About CERT/HIPAA
CERT Process Overview:
The CERT contractor randomly requests an average of 200 claims each month. At that time they also receive the provider address listed on the system so they may request the record for review. CERT will send up to four letters requesting the records, one every 20 days or so. The providers have 90 days before the claim is counted toward the Provider Compliance Error Rate.
The medical review specialists at the CERT contractor will review each claim and determine the following:
- Does the service fit a Medicare benefit category
- Is the service statutorily excluded
- Is the service medically reasonable and necessary
- Is there documentation to support the service was performed
- Is the service coded and billed correctly
Twice a month the CERT contractor sends a file to CIGNA Government Services that includes all the denied claims for that month. CIGNA will adjust the claims and notify providers.

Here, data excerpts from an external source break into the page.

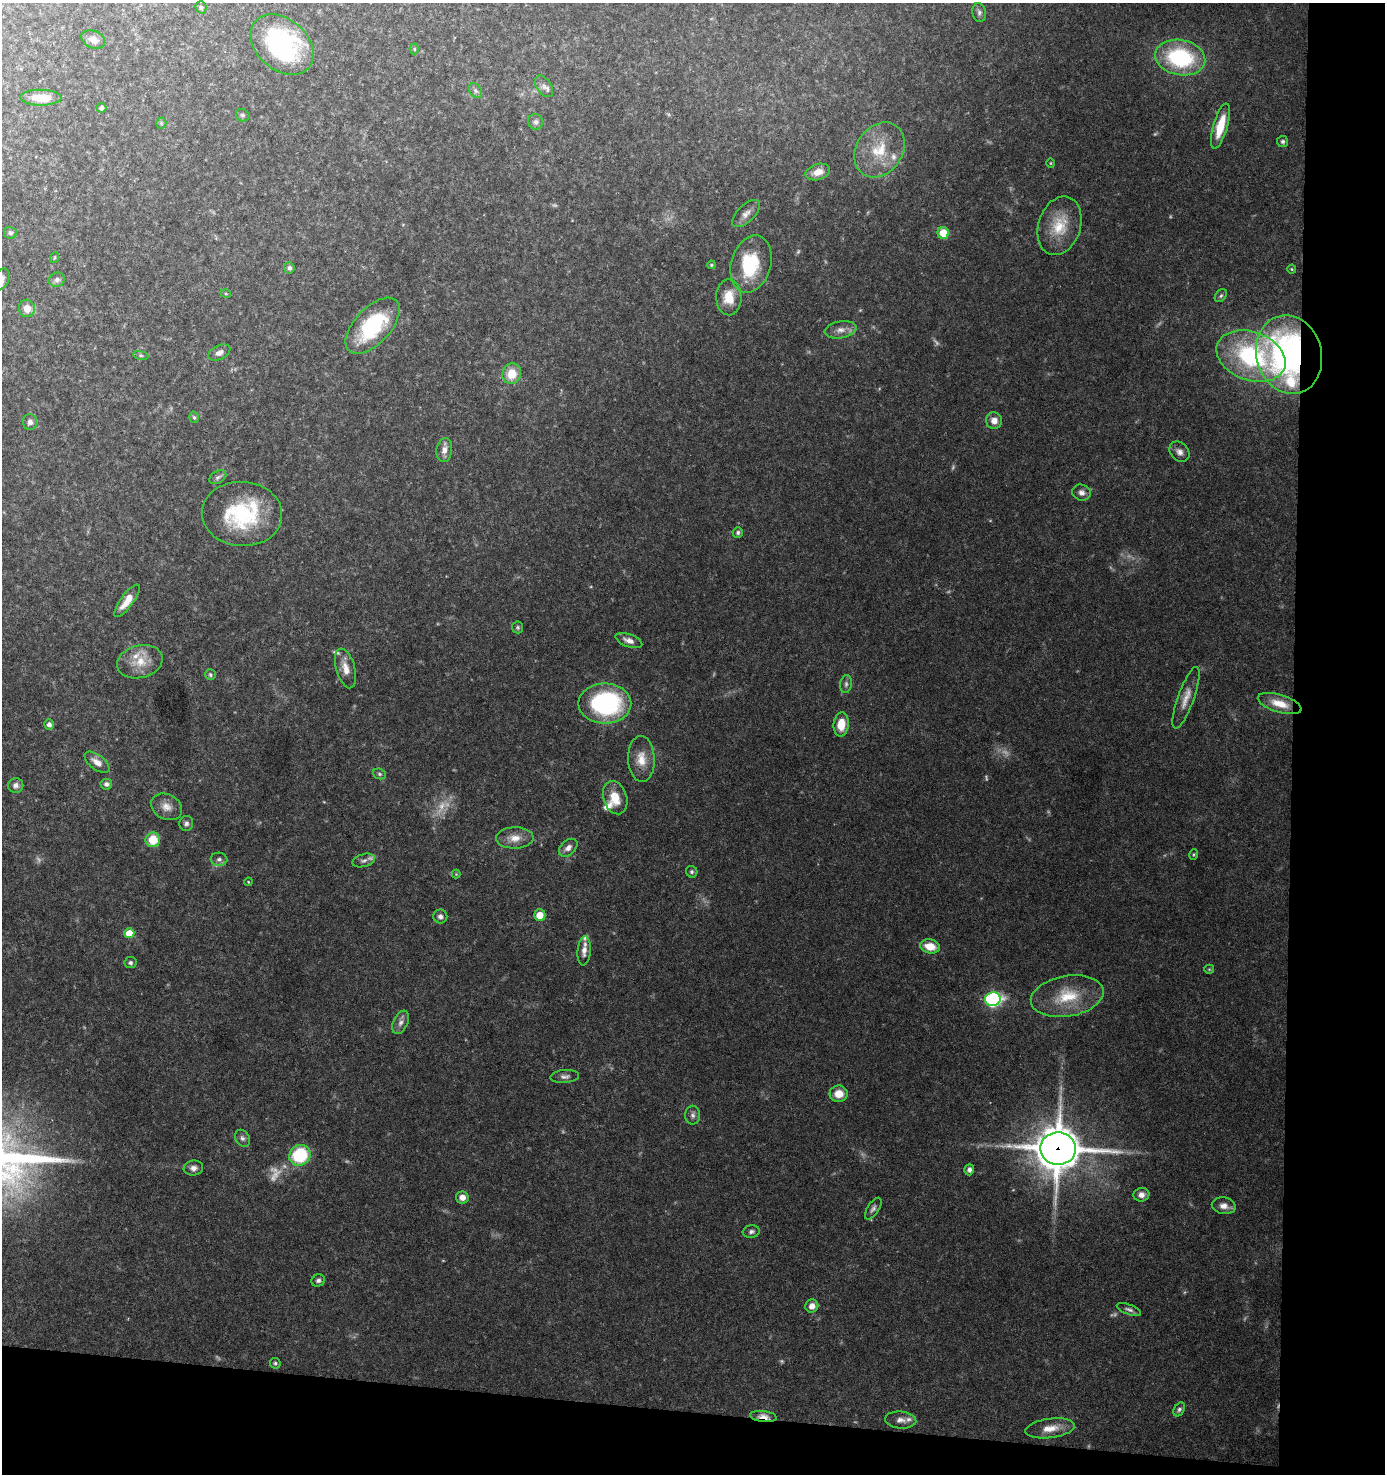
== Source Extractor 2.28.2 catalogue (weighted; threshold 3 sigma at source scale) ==
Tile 9 of 3 x 3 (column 3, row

If the provider disagrees with the CERT initiated denial, the claim may be appealed. The same Medicare guidelines for the appeal process at CIGNA Government Services apply to the appeals process for CERT initiated denials. All appeals for CERT initiated denials will be processed through CIGNA.
HIPAA:
The Health Insurance Portability and Accountability Act of 1996 (HIPAA) is a Federal law that allows people to immediately qualify for comparable health insurance coverage when they change their employment relationships. Along with the standardization of the exchange of electronic data and the requirement for the use of national identification systems, HIPAA has also specified the types of measures required to protect the security and privacy of personally identifiable health care information.
All HIPAA regulations have been met regarding the AdvanceMed contracts with CMS. When Medicare beneficiaries enroll in the Medicare program, they are informed of Medicare's use of their personal health information to carry out health care operations. AdvanceMed performs health care operations as a business associate of CMS with respect to the HIPAA Privacy Rule. Providing the requested documentation does not violate the minimum necessary provision of the HIPAA Privacy Rule and does not require further beneficiary authorization.